You’ve got all those Arab music scales up in there, black African scales that you can hear. . . there was a little bit of the same thing, the same kind of voice that I played on the trumpet in ‘Solea.’ ‘Solea’ is a basic form of flamenco . . . It’s close to the American black feeling in the blues. It comes from Andalusia, so it’s African-based.

Clearly, the two artists’ musical tastes and productions leaned substantively on Andalusian/ Mediterranean Muslim culture and arts. For his part, Rodrigo allotted to each portion of the musical past a due respect in Concierto de Aranjuez. However, by elevating the guitar to a central position in his break with classical European conventions, his composition reveals a certain selectivity. In his choice to preserve North/West African and Hispano-Arab musical lineages as a popular culture able to resist a sterile classicism, Joaquín Rodrigo may have signaled, after all, to which musical tradition he was faithful. Of course, this example of ambiguity in crediting Islam as a source of artistic inspiration is only one of many. Today it highlights a rather noxious tendency to efface a cultural influence that would otherwise make available the educational resources needed to teach new generations about their cultural legacies, thereby teaching them how to preserve and tell their own vibrant stories and reclaim their unique histories.

Reem Elghonimi is an independent researcher based in Austin, Texas, United States. Her research focuses on epistemology, the arts, the history of philosophy and science, and human rights in the Islamic world and its points of connection with Western thought and history. She completed her MA in Islamic Law, which was awarded with Distinction, from Islamic College London. In addition, she holds an MA in History from The University of Texas at Austin as well as an MA in Humanities from The University of Texas at Dallas. Her research languages are Arabic and Spanish.

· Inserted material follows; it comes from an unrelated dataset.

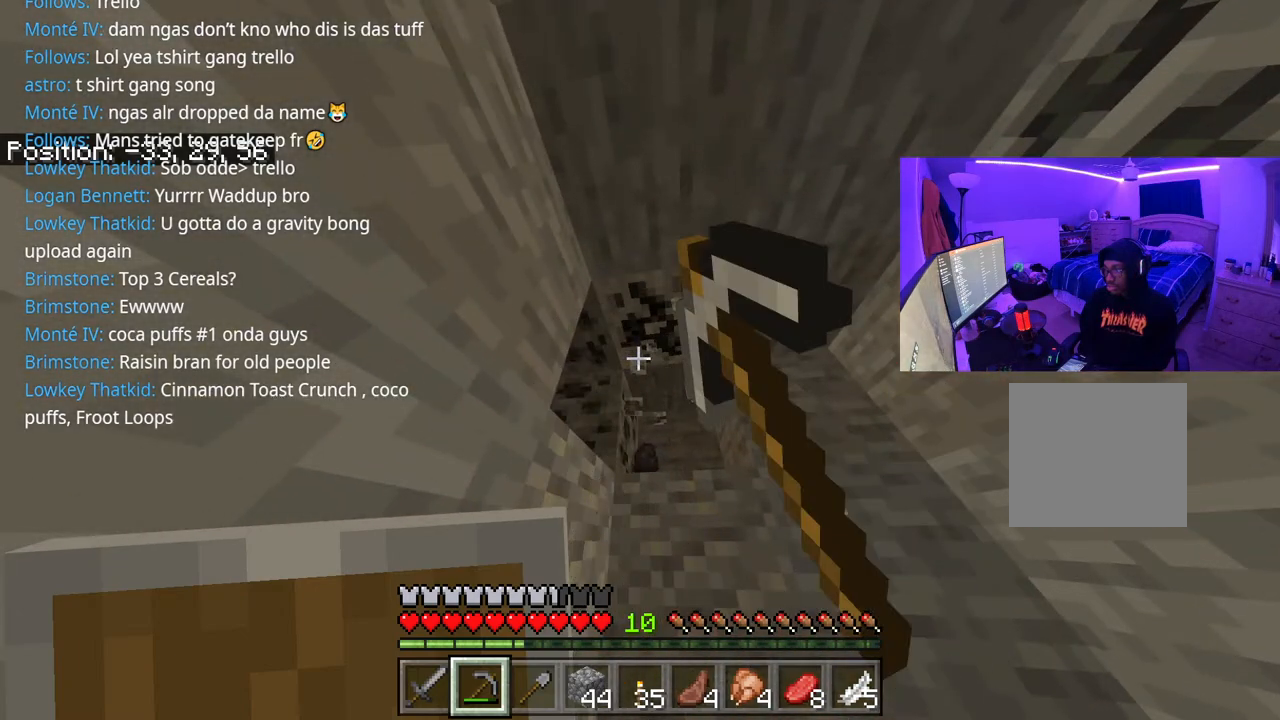
{"buttons": ["R2"], "left_stick": "center", "right_stick": "right", "events": [[483, "right_stick", "right"]]}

Reem’s MA thesis focused on the theology of qaḍāʾ wa qadar (the question of fate and free will) in three Muslim legal scholars’ work: al-Shāfi‘ī, Ibn Ḥazm, and an-Nawawī. She has a recent essay “Deceit, the Imagination, and Personal Discernment: Ibn Khaldūn and Occult Causation” published by The Islamic College in 2023 as part of the Proceedings of the Seventh Annual International Conference on Shi‘i Studies.

[1] María Rosa Menocal, Ornament of the World: How Muslims, Jews, and Christians Created a Culture of Tolerance in Medieval Spain (New York: Little, Brown and Company, 2002), 10.

[2] Menocal, Ornament, 11.

[3] Owen Wright, “Music in Muslim Spain,” in The Legacy of Muslim Spain Vol 2, Ed by Salma Khadra Jayyusi (Leiden: Brill, 1992), 566.

[4] Wright, “Music”, 566.

[5] Lawrence W. Levine, “Jazz and American Culture,” The Journal of American Folklore 102, no. 403 (1989): CII, 11-12.